Let's start with the imports:

In [1]:
import logging
import pprint  # beautify prints

import gensim
import nltk
# nltk.download('punkt')  # Uncomment this to download the punkt tokenizer

logging.basicConfig(level=logging.INFO)

Next, let's define and instantiate the `TokenizedSentences` class, which splits the text into sentences and then tokenizes each sentence using the `nltk` tokenizer:

In [2]:
class TokenizedSentences:
    """Split text to sentences and tokenize them"""

    def __init__(self, filename: str):
        self.filename = filename

    def __iter__(self):
        with open(self.filename) as f:
            corpus = f.read()

        raw_sentences = nltk.tokenize.sent_tokenize(corpus)
        for sentence in raw_sentences:
            if len(sentence) > 0:
                yield gensim.utils.simple_preprocess(sentence, min_len=2, max_len=15)


sentences = TokenizedSentences('war_and_peace.txt')

Next, we'll instantiate and train the wor2vec model:

In [3]:
model = gensim.models.word2vec. \
    Word2Vec(sentences=sentences,
             sg=1,  # 0 for CBOW and 1 for Skip-gram
             size=100,  # size of the embedding vector
             window=5,  # the size of the context window
             negative=5,  # negative sampling word count
             min_count=5,  # minimal word occurrences to include
             iter=5,  # number of epochs
             )

INFO:gensim.models.word2vec:collecting all words and their counts
INFO:gensim.models.word2vec:PROGRESS: at sentence #0, processed 0 words, keeping 0 word types
INFO:gensim.models.word2vec:PROGRESS: at sentence #10000, processed 154865 words, keeping 9561 word types
INFO:gensim.models.word2vec:PROGRESS: at sentence #20000, processed 329560 words, keeping 13951 word types
INFO:gensim.models.word2vec:PROGRESS: at sentence #30000, processed 507242 words, keeping 16748 word types
INFO:gensim.models.word2vec:collected 17433 word types from a corpus of 551017 raw words and 32040 sentences
INFO:gensim.models.word2vec:Loading a fresh vocabulary
INFO:gensim.models.word2vec:effective_min_count=5 retains 6538 unique words (37% of original 17433, drops 10895)
INFO:gensim.models.word2vec:effective_min_count=5 leaves 531623 word corpus (96% of original 551017, drops 19394)
INFO:gensim.models.word2vec:deleting the raw counts dictionary of 17433 items
INFO:gensim.models.word2vec:sample=0.001 downsample

To see the result of the training, we'll query the model for the most similar words to `mother`:

In [4]:
print("Words most similar to 'mother':")
pprint.pprint(model.wv.most_similar(positive='mother', topn=5))
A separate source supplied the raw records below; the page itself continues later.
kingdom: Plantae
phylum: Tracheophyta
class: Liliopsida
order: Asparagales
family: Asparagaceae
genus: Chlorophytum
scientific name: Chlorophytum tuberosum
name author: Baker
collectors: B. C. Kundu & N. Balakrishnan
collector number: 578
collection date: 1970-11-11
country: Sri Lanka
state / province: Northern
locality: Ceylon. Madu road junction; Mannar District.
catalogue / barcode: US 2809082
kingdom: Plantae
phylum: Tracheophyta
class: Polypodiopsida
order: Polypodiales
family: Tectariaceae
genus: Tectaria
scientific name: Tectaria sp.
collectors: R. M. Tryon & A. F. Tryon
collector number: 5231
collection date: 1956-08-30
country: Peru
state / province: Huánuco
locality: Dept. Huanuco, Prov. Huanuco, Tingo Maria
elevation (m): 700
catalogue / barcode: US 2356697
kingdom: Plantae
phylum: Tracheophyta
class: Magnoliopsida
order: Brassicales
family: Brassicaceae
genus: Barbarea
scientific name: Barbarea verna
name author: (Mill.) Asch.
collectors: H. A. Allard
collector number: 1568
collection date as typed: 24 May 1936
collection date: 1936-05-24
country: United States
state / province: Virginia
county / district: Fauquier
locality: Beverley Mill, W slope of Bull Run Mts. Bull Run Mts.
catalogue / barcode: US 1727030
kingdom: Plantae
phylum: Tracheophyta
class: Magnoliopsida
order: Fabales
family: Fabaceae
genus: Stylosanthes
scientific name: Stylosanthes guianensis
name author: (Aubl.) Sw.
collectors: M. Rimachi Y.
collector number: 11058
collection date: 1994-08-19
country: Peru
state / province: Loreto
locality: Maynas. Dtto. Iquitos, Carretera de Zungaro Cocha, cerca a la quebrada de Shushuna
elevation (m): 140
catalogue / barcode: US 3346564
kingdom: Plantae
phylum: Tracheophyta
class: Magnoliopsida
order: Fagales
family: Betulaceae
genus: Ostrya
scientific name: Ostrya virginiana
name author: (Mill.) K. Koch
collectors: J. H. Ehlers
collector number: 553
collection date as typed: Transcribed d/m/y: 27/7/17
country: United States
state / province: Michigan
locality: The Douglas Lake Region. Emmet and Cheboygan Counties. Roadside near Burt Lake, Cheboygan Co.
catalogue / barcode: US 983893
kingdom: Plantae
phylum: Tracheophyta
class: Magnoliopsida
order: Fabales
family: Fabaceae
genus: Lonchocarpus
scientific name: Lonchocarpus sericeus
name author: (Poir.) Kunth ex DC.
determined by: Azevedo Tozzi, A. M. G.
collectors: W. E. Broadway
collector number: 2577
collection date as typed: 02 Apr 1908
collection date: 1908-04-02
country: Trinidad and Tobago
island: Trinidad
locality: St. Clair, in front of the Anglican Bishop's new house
INFO:gensim.models.keyedvectors:precomputing L2-norms of word weight vectors


Words most similar to 'mother':
[('brother', 0.8962684869766235),
 ('daughter', 0.8957958221435547),
 ('father', 0.8954352140426636),
 ('sister', 0.8898148536682129),
 ('husband', 0.876844048500061)]


We can also do the same for a combination of words. Let's try `woman` + `king` to see if the result would be `queen`:

In [5]:
print("Words most similar to 'woman' and 'king':")
pprint.pprint(model.wv.most_similar(positive=['woman', 'king'], topn=5))

Words most similar to 'woman' and 'king':
[('admirable', 0.9163172245025635),
 ('heiress', 0.9129906296730042),
 ('queen', 0.9082918167114258),
 ('providence', 0.9049242734909058),
 ('creature', 0.903453528881073)]


Indeed, one of the most similar words is `queen`. However, other words like `creature` are not relevant. Perhaps, we should train the model with larger training dataset.